« L’Art du rire », de Hos Jouben, ou l’école du burlesque
L’Art du rire de Hos Jouben est un spectacle original qui, tenant à la fois du « seul en scène » humoristique et du cours de théâtre pour tous sur le thème du rire, nous invite simultanément à entrer dans la peau du spectateur venant se divertir et dans celle de l’étudiant venant s’instruire. Autant dire que dans ces deux rôles notre attente est comblée.
La « master class » de l’acteur belge entend parler non du pourquoi, mais du comment et quand le rire survient. Non pas une métaphysique du rire à la Baudelaire (le rire et la supériorité diabolique) mais une physique du rire : le corps comme enjeu et investissement du rire.
Tout le spectacle étudie le corps humain et ses postures, sa lutte souvent ridicule pour sauver sa verticalité et l’image de dignité qui lui est associée. Hos Jouben allie en permanence l’explication et l’illustration, l’histoire de l’homo erectus, l’homme dressé, l’homme aspirant à s’élever, toujours de bas en haut, des jambes, esclaves qui supportent le corps, à la tête pensante qui impose sa hauteur. Et le professeur devenant acteur multiplie les situations burlesques de perte de verticalité et de réactions réflexes pour annuler cette indignité passagère. La marche, la visite au musée, la maladresse à table, l’alcoolique, chaque scène met en avant le jeu du corps, des jambes, des bras, du bassin, des épaules, de la tête, et les traits sont si justes que tout le monde se reconnaît dans ces tentatives désespérées et désopilantes pour conserver la face.
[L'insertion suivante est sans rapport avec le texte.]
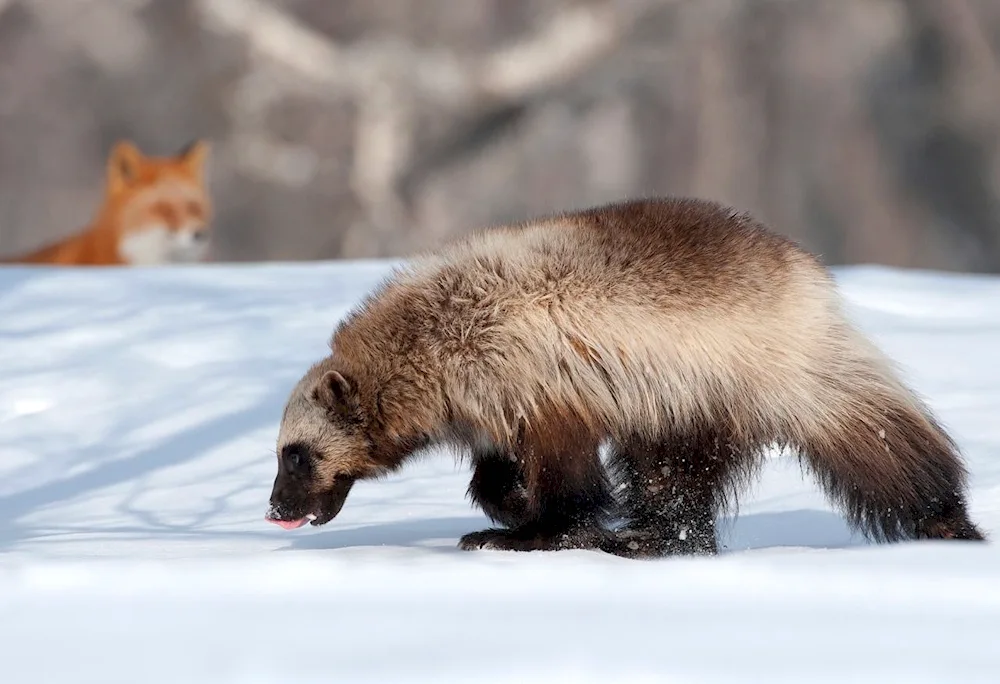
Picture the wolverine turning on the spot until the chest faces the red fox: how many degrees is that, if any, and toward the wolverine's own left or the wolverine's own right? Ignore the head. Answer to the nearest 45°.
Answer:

Le spectateur n’est pas oublié dans cette master class puisque Hos Jouben analyse la psychologie, à la limite du sadisme, du rieur, et en même temps cette reconnaissance de lui-même en l’autre, cette solidarité sociale devant la perte de dignité, dont notre rire mime l’action dévastatrice du corps : en effet, si le sourire localisé dans le visage garde la figure humaine, le rire renvoie le rieur à son corps libéré, s’agitant de haut en bas, toujours plus bas, désinhibé, s’abandonnant à d’absurdes mouvements de bras, capable de se tenir les côtes, aussi bien que de se rouler par terre. Comme le dit Hos Jouben, le rire s’installe progressivement dans un public : on ne rit pas de la même chose au début et à la fin d’un spectacle, raison pour laquelle l’acteur-professeur ne s’autorise qu’en toute fin de classe à jouer les rapprochements les plus absurdes tels que la parenté hommes- fromages ou encore hommes-poissons visitant un musée.
Le spectateur averti reconnaitra un peu certaines analyses de Bergson dans le Rire (« du mécanique plaqué sur du vivant ») mais le spectacle de Hos Joben est beaucoup plus ludique, beaucoup plus interpellant que ne l’est la lecture de l’essai. Avec l’Art du rire, nous sommes en situation, nous expérimentons en permanence ce jeu de regards, du rieur sur son objet, du sujet de risée sur son entourage. La souffrance peut être solitaire, le rire ne peut l’être : il suppose au minimum, un acteur et un observateur, réel ou supposé ; il suppose un jeu social, un corps et une conscience.
Voici un spectacle qui, comme beaucoup d’autres, mériterait d’être vu par le plus grand nombre d’élèves. Le théâtre donne chaque jour davantage la preuve qu’il est un merveilleux accompagnement du travail scolaire. Cet art du rire tourne avec succès dans les salles depuis plus de cinq ans, et gagnerait à entrer, par une captation, dans les ressources documentaires du Ministère, comme le réseau Canopé. Reste pour les plus courageux et les comédiens amateurs, la possibilité de retrouver Hos Jouben dans son école d’acteurs à Paris, l’École Jacques Lecoq… ou tout simplement, pour tous, la chance d’aller le voir au théâtre. Le théâtre, ce lieu où existe encore en ce monde quelque chose fait main : les applaudissements (derniers mots du spectacle de Hos Jouben).
Pascal Caglar
• « L’Art du rire », au théâtre de la Scala,13, boulevard de Strasbourg, 75010 Paris, prolongation à la Scala jusqu’au 29 mai.